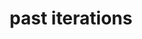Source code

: ---
layout: page
title: past iterations
nav: true
nav_order: 7
dropdown: true
children: 
    - title: IICCSSS 2023
      permalink: /2023/
    - title: divider
    - title: IICCSSS 2022
      permalink: /2022/
    - title: divider
    - title: IICCSSS 2021
      permalink: /2021/
    - title: divider
    - title: IICCSSS 2019
      permalink: /2019/
---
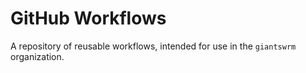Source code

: # GitHub Workflows

A repository of reusable workflows, intended for use in the `giantswrm` organization.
· · · ·
▶ _TASK STATEMENT_
Locate each line in the records that contains the string "IICCSSS" and copy those lines out. Case counts.

▶ _SOLUTION TO THIS PROBLEM_
    - title: IICCSSS 2023
    - title: IICCSSS 2022
    - title: IICCSSS 2021
    - title: IICCSSS 2019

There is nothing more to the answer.